Hamiltonians need more access to doctors, residents say
When Elizabeth Cardno was an academic studying access to healthcare, she never thought she'd be so affected by it. Now it's become a critical issue in her life.
The Hamilton resident followed her interest in healthcare all the way to a PhD. She traveled to the UK for research, where she discovered two revelatory ideas — everyone had access to a family physician, and patients had easy access to their own medical records.
When Cardno brought up these ideas to a panel at a Canadian Medical Association (CMA) town hall Wednesday, it was personal.
"I am an applicant of ODSP (Ontario Disability Support Program)," she told them. "I have been for 19 months. I will be turned down because I haven't had a family physician, and that's what is required.
"I am having the kind of experience I have been studying."
Cardno was one of about 200 who attended the meeting at Mohawk College. It was the second of five meetings across Canada for the National Dialogue on Health Care Transformation. The CMA will use the feedback to compile a report. It will also inform the association's advocacy efforts, said Dr. Anna Reid, CMA president.
Many attendees told stories about the inequality of a health care system they said favours those with higher incomes in better neighbourhoods compared to those at an economic and social disadvantage.
"We don't have a two-tiered system," said Hamilton doctor Dale Guenter, one of five panelists. "We have a six or seven or eight-tiered system and we all know it."
Doctors 'pick and choose'
Cardno became acutely aware when she developed a degenerative illness that sent her into a bureaucratic system that she says costs taxpayers more than necessary.
"I negotiated several health care procedures through walk-in clinics and it was terrible," she said. "There was no assurance that the information was where it should be and I knew that it was costing the system a tremendous amount. As a patient, I was left to negotiate that on my own."
The problem, Cardno said, is that physicians are "picking and choosing" patients and where they practice medicine. Until that's fixed, "we can graduate as many doctors as we are able, and we will still have people without a doctor."

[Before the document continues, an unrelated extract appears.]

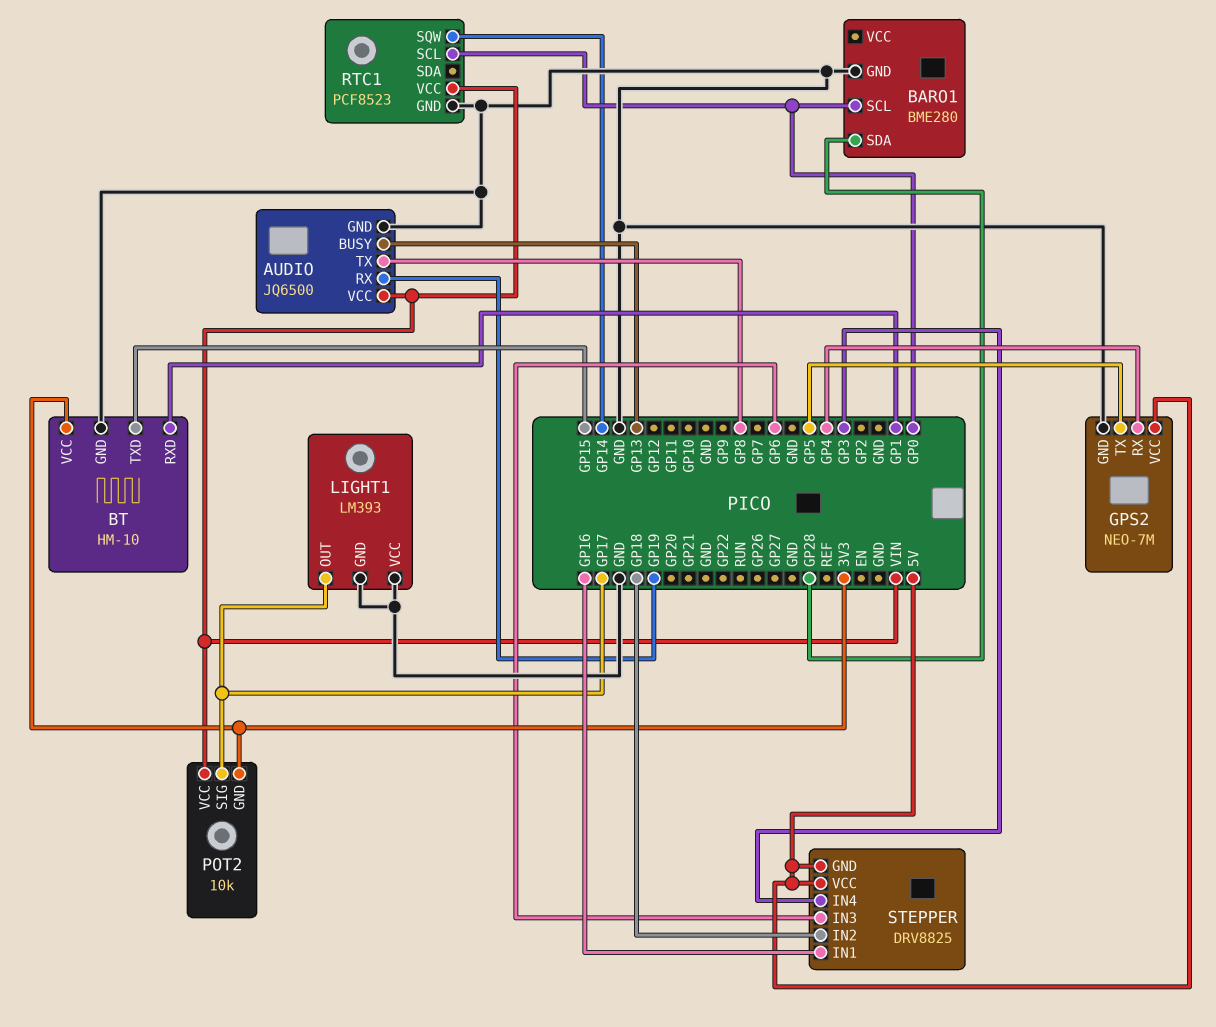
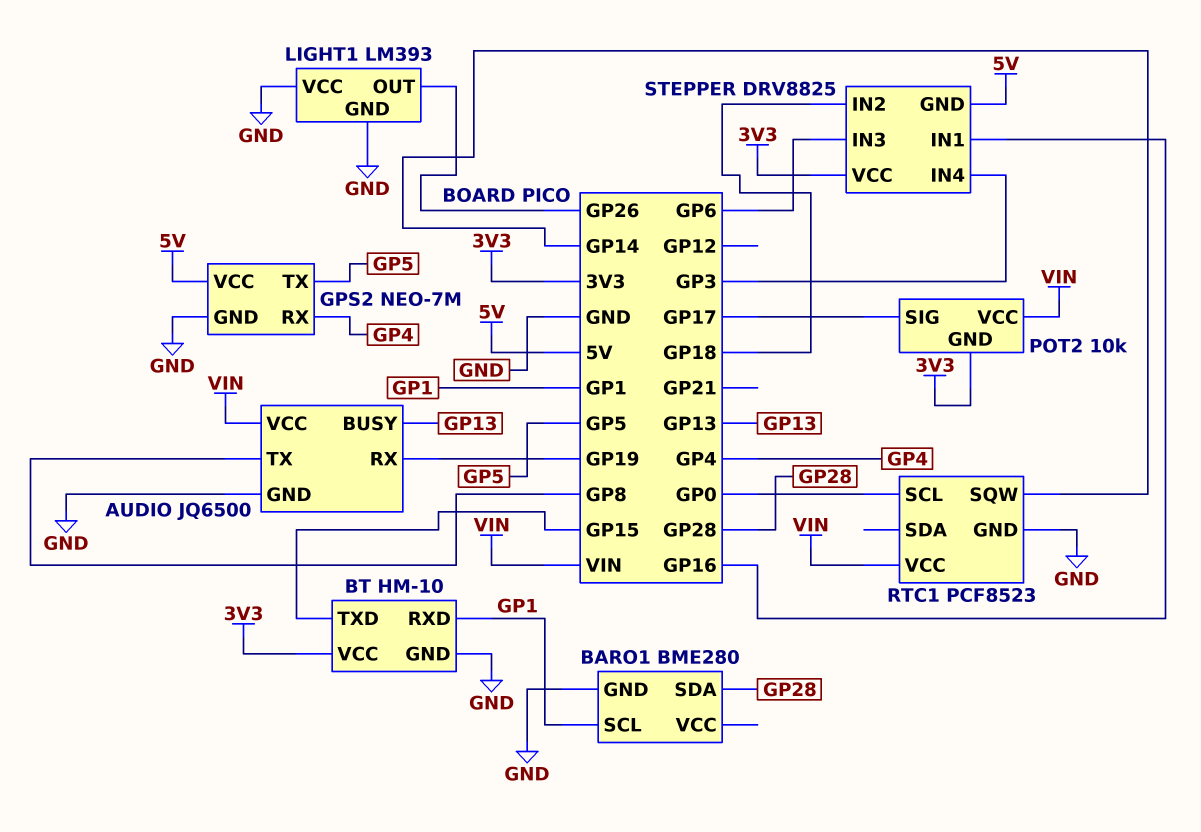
BARO1 pin SCL: GP0 -> GP1
LIGHT1 pin OUT: GP17 -> GP26
STEPPER pin VCC: 5V -> 3V3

Other attendees talked about quality of life issues in Hamilton, where residents in poorer neighbourhoods have shorter life expectancies than those in higher-income areas. Some mentioned the need for pedestrian-friendly streets, while others pointed to some residents lacking the basic needs of food and shelter.
These issues are not unique to Hamilton, Reid said afterward.
Access to health care an issue across the country
"It's a story we could see in downtown Ottawa," she said.
"It happens in Yellowknife where I'm from. It happens in downtown Vancouver where I've lived before. It's in Montreal. It's everywhere across this country."
The first meeting was in Winnipeg. The others will be in Charlottetown, Calgary and Montreal. Nursing consultant Debbie Sheehan and Trivaris president Mark Chamberlain also sat on the Hamilton panel, along with John Geddes, Ottawa bureau chief of Maclean's magazine.
Local anti-poverty activist Darlene Burkett wished there was time to take more questions from the floor.
Although the speakers who made it to the microphone were diverse, "it still didn't really capture how much information you really could get from the people that were there."